The H. Lee Moffitt Cancer Center and University Community Hospital in Tampa paid their top executives nearly $900,000 each, according to figures filed with the IRS.
An IRS survey of 500 nonprofit hospitals released this year said average compensation for top executives was just less than a half-million dollars and just more than $1 million for nonprofit hospitals with revenue exceeding $500 million.
That means top executives at the Bay area's biggest nonprofit hospitals are beating the national average.
"When it comes to nonprofit hospitals, in particular, the IRS has spoken about this, that this needs to be looked at," Berger said.
He questions whether the tax exemptions they enjoy give them an unfair advantage over for-profit hospitals, which compete for patients, insurance payments and Medicare reimbursements.
"If it walks like a for-profit and talks like a for-profit, and yet we call it a nonprofit, then maybe we need to redefine what we call a nonprofit hospital."

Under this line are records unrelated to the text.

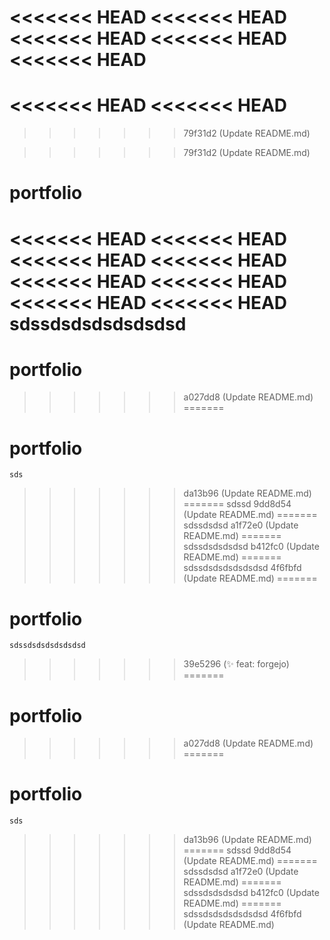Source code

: <<<<<<< HEAD
<<<<<<< HEAD
<<<<<<< HEAD
<<<<<<< HEAD
<<<<<<< HEAD
=======

<<<<<<< HEAD
<<<<<<< HEAD
=======

>>>>>>> 79f31d2 (Update README.md)

>>>>>>> 79f31d2 (Update README.md)
# portfolio

<<<<<<< HEAD
<<<<<<< HEAD
<<<<<<< HEAD
<<<<<<< HEAD
<<<<<<< HEAD
<<<<<<< HEAD
<<<<<<< HEAD
<<<<<<< HEAD
    sdssdsdsdsdsdsdsd
=======
# portfolio

    
>>>>>>> a027dd8 (Update README.md)
=======
# portfolio

    sds
>>>>>>> da13b96 (Update README.md)
=======
    sdssd
>>>>>>> 9dd8d54 (Update README.md)
=======
    sdssdsdsd
>>>>>>> a1f72e0 (Update README.md)
=======
    sdssdsdsdsdsd
>>>>>>> b412fc0 (Update README.md)
=======
    sdssdsdsdsdsdsdsd
>>>>>>> 4f6fbfd (Update README.md)
=======
# portfolio

    sdssdsdsdsdsdsdsd
>>>>>>> 39e5296 (:sparkles: feat: forgejo)
=======
# portfolio

    
>>>>>>> a027dd8 (Update README.md)
=======
# portfolio

    sds
>>>>>>> da13b96 (Update README.md)
=======
    sdssd
>>>>>>> 9dd8d54 (Update README.md)
=======
    sdssdsdsd
>>>>>>> a1f72e0 (Update README.md)
=======
    sdssdsdsdsdsd
>>>>>>> b412fc0 (Update README.md)
=======
    sdssdsdsdsdsdsdsd
>>>>>>> 4f6fbfd (Update README.md)
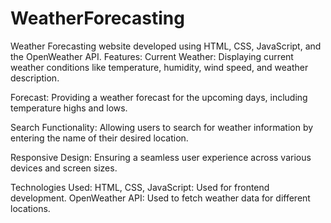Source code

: # WeatherForecasting
Weather Forecasting website developed using HTML, CSS, JavaScript, and the OpenWeather API.
Features:
Current Weather: Displaying current weather conditions like temperature, humidity, wind speed, and weather description.

Forecast: Providing a weather forecast for the upcoming days, including temperature highs and lows.

Search Functionality: Allowing users to search for weather information by entering the name of their desired location.

Responsive Design: Ensuring a seamless user experience across various devices and screen sizes.

Technologies Used:
HTML, CSS, JavaScript: Used for frontend development.
OpenWeather API: Used to fetch weather data for different locations.
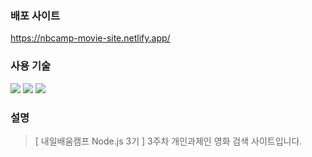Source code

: 

### 배포 사이트

<a href="https://nbcamp-movie-site.netlify.app/" target="_blank" style="text-decoration: none;">https://nbcamp-movie-site.netlify.app/</a>

### 사용 기술
<span><img src="https://img.shields.io/badge/html5-E34F26?style=for-the-badge&logo=html5&logoColor=white"></span> <span><img src="https://img.shields.io/badge/css-1572B6?style=for-the-badge&logo=css3&logoColor=white"></span> <span><img src="https://img.shields.io/badge/javascript-F7DF1E?style=for-the-badge&logo=javascript&logoColor=black"></span>

### 설명

> [ 내일배움캠프 Node.js 3기 ]
> 3주차 개인과제인 영화 검색 사이트입니다.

Carey of Tampa Bay Harvest gave some thought to the million-dollar salaries as he stocked the pantry of a Tampa shelter for pregnant women.
"I don't want to condemn somebody that's making good money," Carey said. "Maybe they're worth it."
But he also questioned whether that much money makes you lose sight of the charitable mission.
"If I'm preoccupied with raising money," he said, "and getting me more money, something falls through the cracks."